Aquarium Urges NOAA To Count Leatherback Turtle Deaths When Considering Endangered Status
November 5, 2018
The New England Aquarium says that sea turtle deaths off the coast should be considered as the federal government determines if the east coast population of leatherback sea turtle’s (Dermochelys coriacea) “endangered” status should be lowered to “threatened.”
The leatherback turtle is the largest of all turtles in the sea or on land.
The National Ocean and Atmospheric Administration is looking at whether the status of the largest living turtle species, listed as endangered in 1970, should be downgraded. The aquarium noted that since 2005, more than 200 leatherback sea turtles have become entangled in marine ropes off the New England coast, and a 420 pound female that was rescued from an entanglement on October 31, died as a result of the entanglement as well as from an 11-inch by 5-inch piece of plastic that she had mistakenly consumed.

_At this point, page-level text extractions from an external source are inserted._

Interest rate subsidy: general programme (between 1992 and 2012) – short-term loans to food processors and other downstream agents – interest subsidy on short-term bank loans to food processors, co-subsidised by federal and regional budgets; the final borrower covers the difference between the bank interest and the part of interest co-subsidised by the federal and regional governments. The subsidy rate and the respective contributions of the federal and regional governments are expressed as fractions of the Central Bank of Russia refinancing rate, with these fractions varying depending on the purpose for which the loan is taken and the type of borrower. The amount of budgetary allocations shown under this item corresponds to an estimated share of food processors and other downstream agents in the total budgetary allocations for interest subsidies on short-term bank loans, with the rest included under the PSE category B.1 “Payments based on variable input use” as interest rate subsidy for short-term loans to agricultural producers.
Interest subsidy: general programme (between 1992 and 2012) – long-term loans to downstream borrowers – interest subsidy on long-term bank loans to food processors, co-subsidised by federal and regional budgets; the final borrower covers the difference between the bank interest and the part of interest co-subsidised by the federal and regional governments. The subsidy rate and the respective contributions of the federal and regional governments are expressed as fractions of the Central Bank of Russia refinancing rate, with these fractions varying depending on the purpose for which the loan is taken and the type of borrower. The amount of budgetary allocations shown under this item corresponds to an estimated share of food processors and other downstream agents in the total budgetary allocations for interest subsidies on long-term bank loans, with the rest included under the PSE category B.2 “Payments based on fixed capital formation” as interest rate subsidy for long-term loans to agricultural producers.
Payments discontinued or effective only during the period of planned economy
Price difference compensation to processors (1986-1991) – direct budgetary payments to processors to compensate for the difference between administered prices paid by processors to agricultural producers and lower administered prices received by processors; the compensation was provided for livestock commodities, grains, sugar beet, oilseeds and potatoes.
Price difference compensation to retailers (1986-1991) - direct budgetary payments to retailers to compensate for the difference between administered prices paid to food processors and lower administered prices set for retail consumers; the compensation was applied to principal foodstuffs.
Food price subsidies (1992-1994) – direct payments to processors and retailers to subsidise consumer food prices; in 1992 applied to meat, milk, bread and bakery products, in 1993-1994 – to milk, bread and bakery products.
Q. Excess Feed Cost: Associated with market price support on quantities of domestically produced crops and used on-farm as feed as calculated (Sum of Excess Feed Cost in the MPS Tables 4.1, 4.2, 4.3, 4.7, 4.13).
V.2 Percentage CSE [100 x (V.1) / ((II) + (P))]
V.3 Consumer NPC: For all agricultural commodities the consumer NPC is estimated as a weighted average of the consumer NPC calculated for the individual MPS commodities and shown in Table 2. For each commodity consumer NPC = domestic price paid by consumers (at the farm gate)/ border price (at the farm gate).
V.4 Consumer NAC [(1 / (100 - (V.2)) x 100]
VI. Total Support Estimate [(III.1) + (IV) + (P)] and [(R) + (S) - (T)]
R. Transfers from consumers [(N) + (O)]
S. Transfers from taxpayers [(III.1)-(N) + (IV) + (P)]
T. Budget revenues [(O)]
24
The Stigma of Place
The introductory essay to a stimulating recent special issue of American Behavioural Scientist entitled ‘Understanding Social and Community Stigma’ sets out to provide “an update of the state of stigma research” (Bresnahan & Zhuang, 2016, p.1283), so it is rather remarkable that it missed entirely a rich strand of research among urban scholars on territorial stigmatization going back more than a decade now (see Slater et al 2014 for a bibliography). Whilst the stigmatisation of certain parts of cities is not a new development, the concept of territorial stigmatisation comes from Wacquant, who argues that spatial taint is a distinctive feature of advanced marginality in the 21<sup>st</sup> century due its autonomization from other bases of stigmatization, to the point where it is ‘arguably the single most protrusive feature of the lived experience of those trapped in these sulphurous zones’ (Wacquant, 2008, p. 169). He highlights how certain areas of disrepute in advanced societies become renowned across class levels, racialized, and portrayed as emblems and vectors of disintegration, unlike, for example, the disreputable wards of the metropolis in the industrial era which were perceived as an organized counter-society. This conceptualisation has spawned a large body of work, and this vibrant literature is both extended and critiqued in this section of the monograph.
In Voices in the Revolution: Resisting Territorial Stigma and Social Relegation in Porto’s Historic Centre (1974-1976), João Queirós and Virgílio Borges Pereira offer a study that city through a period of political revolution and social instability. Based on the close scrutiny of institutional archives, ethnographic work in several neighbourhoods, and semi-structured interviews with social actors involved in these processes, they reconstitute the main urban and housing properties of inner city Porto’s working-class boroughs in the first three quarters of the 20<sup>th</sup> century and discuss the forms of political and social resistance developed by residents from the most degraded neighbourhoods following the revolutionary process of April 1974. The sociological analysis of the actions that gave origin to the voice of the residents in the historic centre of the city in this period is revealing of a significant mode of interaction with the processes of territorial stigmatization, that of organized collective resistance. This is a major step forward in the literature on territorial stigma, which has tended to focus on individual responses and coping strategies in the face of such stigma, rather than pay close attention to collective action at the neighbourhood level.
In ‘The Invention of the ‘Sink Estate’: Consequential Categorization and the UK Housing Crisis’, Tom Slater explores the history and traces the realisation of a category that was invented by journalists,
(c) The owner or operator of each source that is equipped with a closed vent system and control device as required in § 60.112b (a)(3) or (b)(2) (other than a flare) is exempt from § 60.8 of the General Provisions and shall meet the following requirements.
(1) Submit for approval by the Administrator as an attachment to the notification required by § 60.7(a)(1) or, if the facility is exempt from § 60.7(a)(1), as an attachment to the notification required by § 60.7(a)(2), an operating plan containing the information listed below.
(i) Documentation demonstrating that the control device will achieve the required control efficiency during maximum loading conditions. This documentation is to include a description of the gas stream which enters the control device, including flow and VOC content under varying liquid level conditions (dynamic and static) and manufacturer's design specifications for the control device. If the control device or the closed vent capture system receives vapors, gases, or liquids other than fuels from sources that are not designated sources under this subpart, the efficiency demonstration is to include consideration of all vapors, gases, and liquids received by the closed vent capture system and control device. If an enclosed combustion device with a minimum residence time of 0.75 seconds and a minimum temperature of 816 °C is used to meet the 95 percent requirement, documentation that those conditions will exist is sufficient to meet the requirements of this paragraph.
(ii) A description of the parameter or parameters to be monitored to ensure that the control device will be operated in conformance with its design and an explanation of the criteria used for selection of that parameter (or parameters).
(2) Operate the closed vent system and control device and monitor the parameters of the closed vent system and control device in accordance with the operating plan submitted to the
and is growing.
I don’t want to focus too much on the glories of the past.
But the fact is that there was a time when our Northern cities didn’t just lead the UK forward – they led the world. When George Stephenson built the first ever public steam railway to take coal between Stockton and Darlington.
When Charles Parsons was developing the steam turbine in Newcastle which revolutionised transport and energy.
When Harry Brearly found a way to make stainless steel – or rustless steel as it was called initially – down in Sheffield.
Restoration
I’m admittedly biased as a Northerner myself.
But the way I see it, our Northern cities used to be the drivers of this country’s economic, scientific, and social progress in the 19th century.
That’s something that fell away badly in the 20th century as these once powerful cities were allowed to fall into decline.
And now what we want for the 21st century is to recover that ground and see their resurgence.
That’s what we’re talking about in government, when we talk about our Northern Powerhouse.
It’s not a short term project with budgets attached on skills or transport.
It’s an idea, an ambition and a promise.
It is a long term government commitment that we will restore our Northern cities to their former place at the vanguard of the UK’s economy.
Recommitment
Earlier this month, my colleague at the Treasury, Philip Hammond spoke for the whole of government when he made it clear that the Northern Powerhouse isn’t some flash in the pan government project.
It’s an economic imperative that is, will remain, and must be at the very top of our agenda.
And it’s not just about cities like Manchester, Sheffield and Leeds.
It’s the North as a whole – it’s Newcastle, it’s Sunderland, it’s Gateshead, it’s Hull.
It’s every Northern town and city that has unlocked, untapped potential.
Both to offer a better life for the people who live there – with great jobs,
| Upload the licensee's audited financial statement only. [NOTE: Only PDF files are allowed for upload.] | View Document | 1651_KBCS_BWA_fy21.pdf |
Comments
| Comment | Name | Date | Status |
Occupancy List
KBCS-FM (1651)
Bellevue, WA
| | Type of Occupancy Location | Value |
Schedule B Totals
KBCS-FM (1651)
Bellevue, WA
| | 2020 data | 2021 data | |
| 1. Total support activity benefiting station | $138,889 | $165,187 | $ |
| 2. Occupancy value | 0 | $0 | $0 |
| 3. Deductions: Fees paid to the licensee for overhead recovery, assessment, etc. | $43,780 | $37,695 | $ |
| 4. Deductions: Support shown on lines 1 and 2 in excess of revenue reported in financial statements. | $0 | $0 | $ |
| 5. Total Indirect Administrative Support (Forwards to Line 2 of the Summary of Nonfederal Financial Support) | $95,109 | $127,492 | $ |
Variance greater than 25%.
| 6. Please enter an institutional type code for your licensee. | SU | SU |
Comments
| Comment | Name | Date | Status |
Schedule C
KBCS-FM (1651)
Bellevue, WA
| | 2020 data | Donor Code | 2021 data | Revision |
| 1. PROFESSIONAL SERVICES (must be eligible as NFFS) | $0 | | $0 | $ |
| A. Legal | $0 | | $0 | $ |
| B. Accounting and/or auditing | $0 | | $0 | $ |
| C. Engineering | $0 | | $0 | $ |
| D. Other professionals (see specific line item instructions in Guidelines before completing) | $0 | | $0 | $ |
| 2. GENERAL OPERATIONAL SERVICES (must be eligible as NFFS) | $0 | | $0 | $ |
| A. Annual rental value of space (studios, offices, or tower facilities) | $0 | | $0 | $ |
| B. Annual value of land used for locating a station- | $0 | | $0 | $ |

"The death of this leatherback is a good example of how sea turtles may survive entanglements but become so compromised that they later succumb. We cannot assume that all sea turtles released from entanglements will survive," Dr. Charlies Innis, the aquarium's chief veterinarian and expert in sea turtle medicine, told NBC 10 Boston.
The entanglement injury was apparent from the outset of the rescue effort. A massive wound from where the turtle’s flipper attaches to the shell, and tissue in the area was clearly infected. The ingested plastic was discovered during the necropsy of the reptile.
The leatherback sea turtle is the largest turtle in the world and can grow to 1,400 pounds, though 800-1,000 pounds is more common. It is known for its leathery skin rather than a hard carapace like other turtles. They have been recorded diving more than 3,900 feet and feed primarily on jellyfish.